A couple of comparison shots, I have a few more dime-store type, rigid-bodied 'space trucks' in the collection, and we may have seen one or two over the years, and a bus (?), but this is my first 'Artic' (articulated/tractor-trailer) type wagon, and hopefully we'll return to them when they all come together, or I find more Palitoy efforts, or even a Gilmark ladder?
 
These both came in at the weekend, last, but I'm not doing a show-report, or, I might do one on the loose figures and bits, but most of what I bought on Saturday, was specifically for posts, given everything else is in storage now! "Go Space Trucking"!

Thursday, August 29, 2024

P is for Portagiochi

I think we just have to face the fact that we aren't going to escape the 'P's this month, and it's not deliberate! I put 'Rack Toys' and 'Toy-rack' into Google Translate, and they both came-up Portagiochi 'portable toys' (?), so that's what I went with, as I like to go native sometimes with these specifically foreign toy posts!
 
Brian Berke visited Italy earlier in the year, and sent lots of photographs to the blog, on various subjects, enough to provide posts for some time, and it's not like Picasa isn't full of older stuff from him, but Picasa is filled with all sorts, it's a case of me getting round to it, like yesterday's fortuitous slamming together of three folders as four posts! Anyway, Brian sent us a flavour of current Italian rack-toy/kiosk fayre, so that what we're looking at here;

Starting with a lovely 'bog standard' set of Army Men, whose card roughly translates as Assault Troop, and while mostly the sort of stuff we've seen in many of these sets, it's interesting for being clearly Italian market graphics and looks to have new sculpts, the green grenade thrower doesn't ring any bells?
 
Apparently branded to Edizioni Nicoletta, these construction and firefighting vehicles will probably be bought in from someone like Pioneer, now Universal have gone and Mattel are sitting pretty with both Matchbox and Hot Wheels under their skirts?
 


Stretch-Dragonball-Strong! A bit out of our comfort zone maybe, but they are sort of solids, in that while squidgy, they have no articulation, and definitely novelty, while also TV-related, and it gets Diramix in the Tag List! There is a fledgling Dragon Balls Z post in the pile, and we've looked at them a couple of times already, so a useful addition to the Tag! Note they've dropped the 'zee' on this Italian packaging, or left it as it's Japanese character. Dragon Ball Super is the current iteration.
 


Nice to see some people can still get realistic cap-guns (even if they aren't actually cap-firers I'm afraid), here in the UK, it's all multicoloured nonsense, if you can find it, and if you do, there's the clear risk of being shot by half-trained police! And we have both cowboy classics (which are sparking I think?) and a more novelty dart-pistol. But it's also the 'Sheriff' badges, and a holster - proper toys!

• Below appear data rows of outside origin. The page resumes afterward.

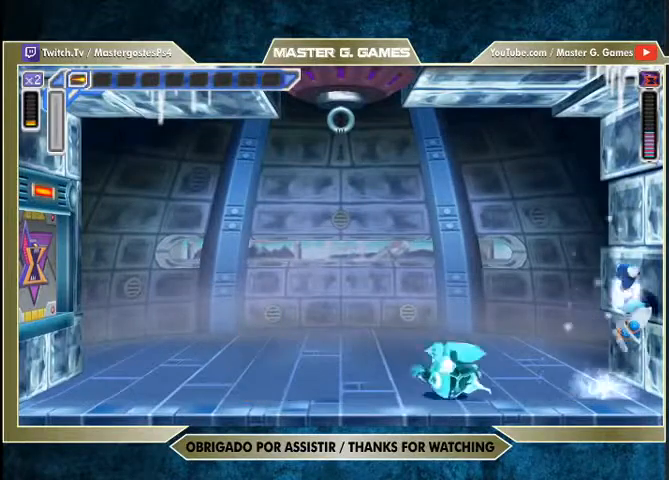
Gameplay with a controller (PlayStation layout); each line is a JSON object with the inputs held at the frame after it. "events" lists button and stick changes between this image and that frame as [ms after this image, input, new state], when the widget could be followed in between. Not read: left_stick.
{"buttons": ["SQUARE", "DPAD_RIGHT"], "right_stick": "center", "events": [[167, "R1", "up"], [200, "CROSS", "up"], [267, "CROSS", "down"], [467, "CROSS", "up"]]}
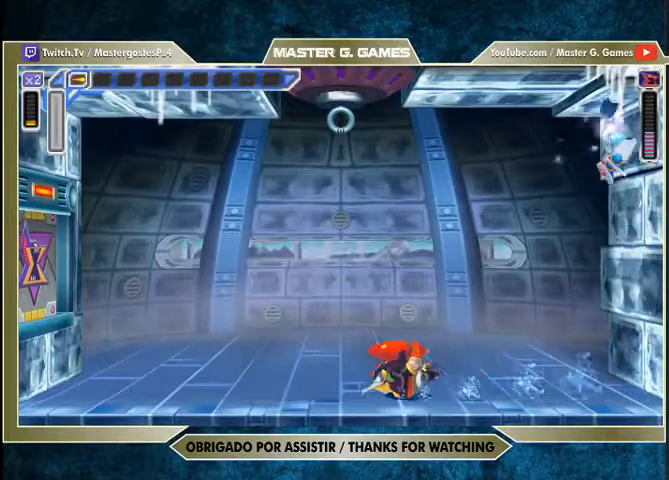
{"buttons": ["SQUARE", "DPAD_RIGHT"], "right_stick": "center", "events": []}
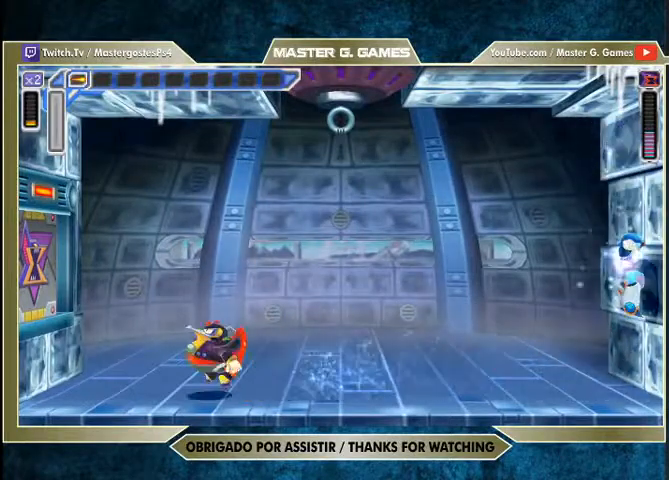
{"buttons": ["SQUARE", "DPAD_LEFT"], "right_stick": "center", "events": [[100, "DPAD_LEFT", "down"], [100, "DPAD_RIGHT", "up"]]}
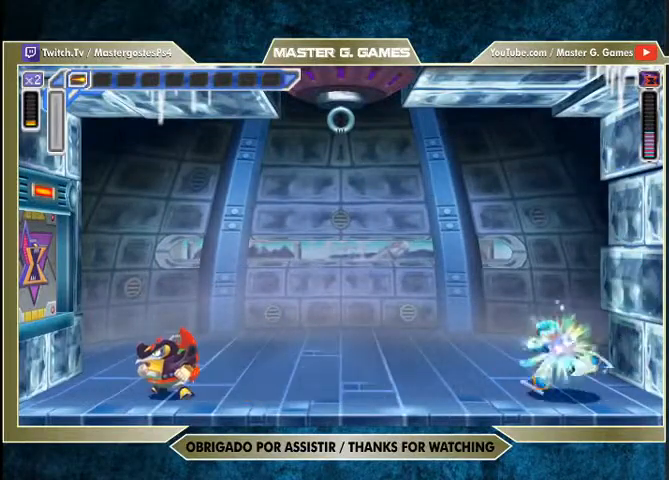
{"buttons": ["SQUARE", "DPAD_LEFT"], "right_stick": "center", "events": [[267, "SQUARE", "up"], [333, "SQUARE", "down"]]}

A larger beach/garden type toy, in a net bag, like we're at the seaside and six-years old again! And while also rather outside the remit of the Blog, I know for a fact that fire-engine/firefighter fans follow the blog.
 
Thanks as always to Brian for these, and I've stopped myself cropping most of them for the hints of other stuff in the peripheries of the shots, not least an interesting sea-life set in the first shot! How the Italians are doing rack-toys at the moment!